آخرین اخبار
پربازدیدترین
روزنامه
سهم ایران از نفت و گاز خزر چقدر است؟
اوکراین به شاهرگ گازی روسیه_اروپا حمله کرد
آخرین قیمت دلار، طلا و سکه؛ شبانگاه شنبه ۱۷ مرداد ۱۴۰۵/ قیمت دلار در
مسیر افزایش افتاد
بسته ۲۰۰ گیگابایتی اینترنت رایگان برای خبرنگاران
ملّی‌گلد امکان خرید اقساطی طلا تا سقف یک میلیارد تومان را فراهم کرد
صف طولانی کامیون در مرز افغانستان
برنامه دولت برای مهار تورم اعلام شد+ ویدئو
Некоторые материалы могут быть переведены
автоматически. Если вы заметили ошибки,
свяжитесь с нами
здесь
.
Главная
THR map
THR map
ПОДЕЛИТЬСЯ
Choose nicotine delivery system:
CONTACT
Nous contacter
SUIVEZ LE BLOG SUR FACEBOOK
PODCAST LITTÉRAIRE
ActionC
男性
☆ ☆ ☆ ☆ ☆
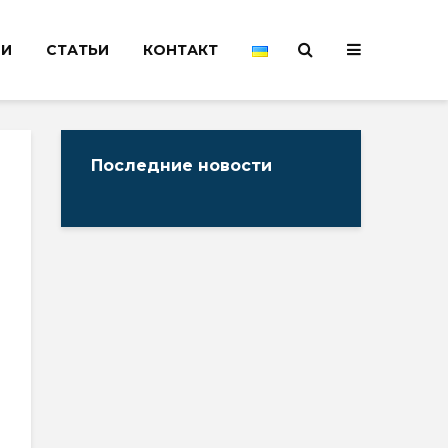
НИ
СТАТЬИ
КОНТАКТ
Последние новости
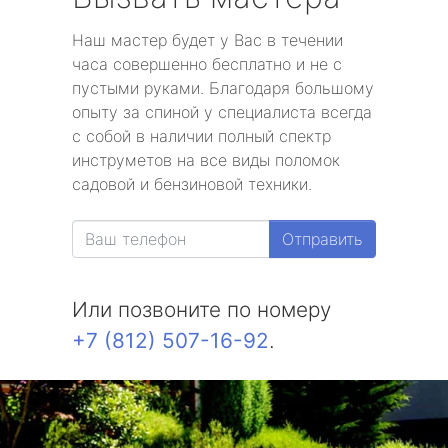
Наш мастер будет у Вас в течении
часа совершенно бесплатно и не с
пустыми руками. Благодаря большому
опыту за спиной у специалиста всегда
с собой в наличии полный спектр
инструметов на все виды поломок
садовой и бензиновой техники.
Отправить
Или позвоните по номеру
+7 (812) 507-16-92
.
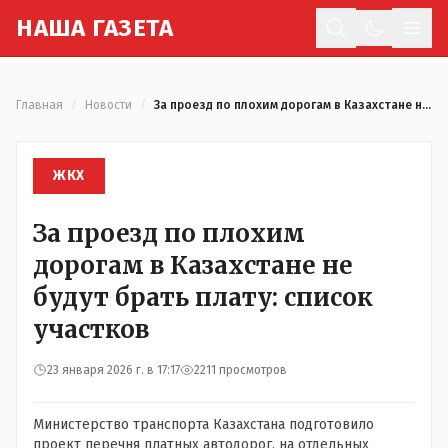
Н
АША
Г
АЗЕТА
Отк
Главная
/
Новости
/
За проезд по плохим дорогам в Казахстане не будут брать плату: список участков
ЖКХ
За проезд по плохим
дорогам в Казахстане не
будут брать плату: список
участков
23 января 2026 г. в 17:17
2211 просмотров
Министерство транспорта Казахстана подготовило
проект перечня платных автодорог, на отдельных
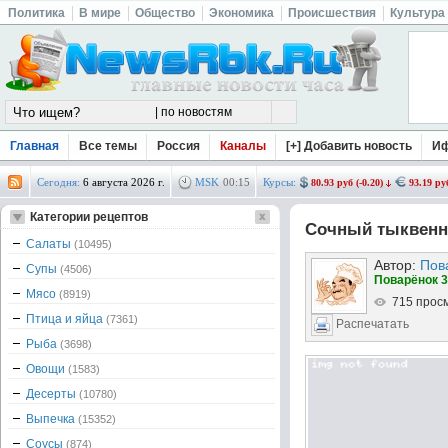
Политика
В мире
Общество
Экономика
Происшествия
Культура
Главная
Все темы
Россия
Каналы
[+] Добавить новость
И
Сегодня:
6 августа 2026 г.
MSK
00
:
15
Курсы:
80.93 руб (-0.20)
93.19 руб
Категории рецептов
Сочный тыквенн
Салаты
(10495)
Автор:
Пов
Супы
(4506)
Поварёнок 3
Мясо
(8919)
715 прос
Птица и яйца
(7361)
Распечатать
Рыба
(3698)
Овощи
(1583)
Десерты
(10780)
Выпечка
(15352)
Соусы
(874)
☆ ☆ ☆ ☆ ☆
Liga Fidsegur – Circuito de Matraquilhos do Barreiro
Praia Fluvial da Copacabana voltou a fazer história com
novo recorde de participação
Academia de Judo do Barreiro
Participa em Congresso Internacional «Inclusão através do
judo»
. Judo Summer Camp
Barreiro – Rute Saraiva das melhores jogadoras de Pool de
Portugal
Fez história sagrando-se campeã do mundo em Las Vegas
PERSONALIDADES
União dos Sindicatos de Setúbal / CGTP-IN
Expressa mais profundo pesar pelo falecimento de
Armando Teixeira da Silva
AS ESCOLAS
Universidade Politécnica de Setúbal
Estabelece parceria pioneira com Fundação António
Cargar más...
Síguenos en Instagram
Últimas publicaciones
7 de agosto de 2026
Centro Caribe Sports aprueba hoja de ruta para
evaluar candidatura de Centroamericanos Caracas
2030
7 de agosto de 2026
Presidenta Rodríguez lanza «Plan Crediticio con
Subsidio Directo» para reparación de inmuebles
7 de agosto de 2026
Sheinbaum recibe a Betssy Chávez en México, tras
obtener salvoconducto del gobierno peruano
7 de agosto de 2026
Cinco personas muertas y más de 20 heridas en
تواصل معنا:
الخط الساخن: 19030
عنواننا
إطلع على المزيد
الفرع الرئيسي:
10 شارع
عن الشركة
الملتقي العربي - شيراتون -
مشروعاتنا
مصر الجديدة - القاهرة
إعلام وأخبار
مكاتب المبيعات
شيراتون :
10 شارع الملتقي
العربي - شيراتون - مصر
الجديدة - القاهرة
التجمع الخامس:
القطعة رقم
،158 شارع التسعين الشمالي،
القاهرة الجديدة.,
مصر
☆ ☆ ☆ ☆ ☆
EXERCISE BRIEF: Please pull out every line of the records between the line holding "Наш мастер будет у Вас в течении" and the line holding "проект перечня платных", inclusive, copying each one unchanged. Leave the pictures out of your answer.

RESPONSE FOR THIS EXERCISE:
Наш мастер будет у Вас в течении
часа совершенно бесплатно и не с
пустыми руками. Благодаря большому
опыту за спиной у специалиста всегда
с собой в наличии полный спектр
инструметов на все виды поломок
садовой и бензиновой техники.
Отправить
Или позвоните по номеру
+7 (812) 507-16-92
.
Н
АША
Г
АЗЕТА
Отк
Главная
/
Новости
/
За проезд по плохим дорогам в Казахстане не будут брать плату: список участков
ЖКХ
За проезд по плохим
дорогам в Казахстане не
будут брать плату: список
участков
23 января 2026 г. в 17:17
2211 просмотров
Министерство транспорта Казахстана подготовило
проект перечня платных автодорог, на отдельных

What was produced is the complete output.